Once we’d worked our way through the packets of food in our bags and walked for 10 days to the Selim Pass (this had a grander vista than even Azhdahak) we end at a well-conditioned remnant of a Silk Road caravanserai (roadside inn) and, from the first blacktop road, we hitchhike back to Dilijan.
We return lighter of pack and body—and with the joy of having made a journey that Tom could find no record of being done before (although take this achievement in context; around the same time, a young Brit called Val Ismaili hiked over 1,000 miles from the Iranian border to the far side of Georgia, using only a prototype of the future trail route that Tom had guessed might work).
We also return with a more tangible bounty than mere memories; the digital data of our path, and the first steps to mapping the area. Tom had noted each aspect of our track, from points of cell phone signal (few), to potable water sources (many). This particular route will not be for everyone; it is remote and requires an experienced hand at navigation. But it will form one variation along the Transcaucasian Trail (TCT) that Tom and a growing team have been working on since 2015.

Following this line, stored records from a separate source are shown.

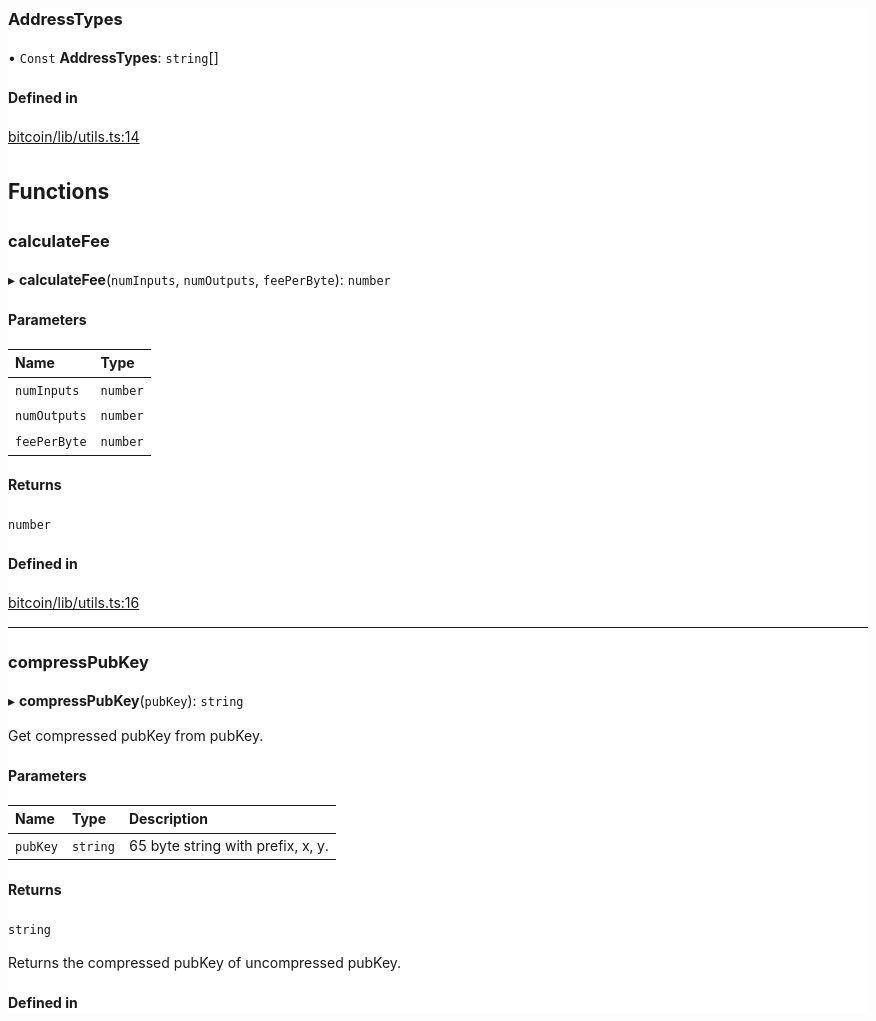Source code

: ### AddressTypes

• `Const` **AddressTypes**: `string`[]

#### Defined in

[bitcoin/lib/utils.ts:14](https://github.com/liquality/chainabstractionlayer/blob/c190aa67/packages/bitcoin/lib/utils.ts#L14)

## Functions

### calculateFee

▸ **calculateFee**(`numInputs`, `numOutputs`, `feePerByte`): `number`

#### Parameters

| Name | Type |
| :------ | :------ |
| `numInputs` | `number` |
| `numOutputs` | `number` |
| `feePerByte` | `number` |

#### Returns

`number`

#### Defined in

[bitcoin/lib/utils.ts:16](https://github.com/liquality/chainabstractionlayer/blob/c190aa67/packages/bitcoin/lib/utils.ts#L16)

___

### compressPubKey

▸ **compressPubKey**(`pubKey`): `string`

Get compressed pubKey from pubKey.

#### Parameters

| Name | Type | Description |
| :------ | :------ | :------ |
| `pubKey` | `string` | 65 byte string with prefix, x, y. |

#### Returns

`string`

Returns the compressed pubKey of uncompressed pubKey.

#### Defined in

Walking with him answered many of my questions—a trail is built by walking, of course, but also by planning, and by collaboration with local communities. The TCT, like other trails that I’ve observed in the creation process in the Middle East, puts the highest possible value on local ownership and empowerment, with the idea that a path must be cared for and created by those who live along it—otherwise it will not survive.
This, combined with natural beauty and an indication of feasibility, plus the all-important ingredient of high-adventure, may be the closest thing I’ve yet to the formula for a perfect trail. And I’m pleased to report, as objectively as I can, that the TCT is absolutely on the right path.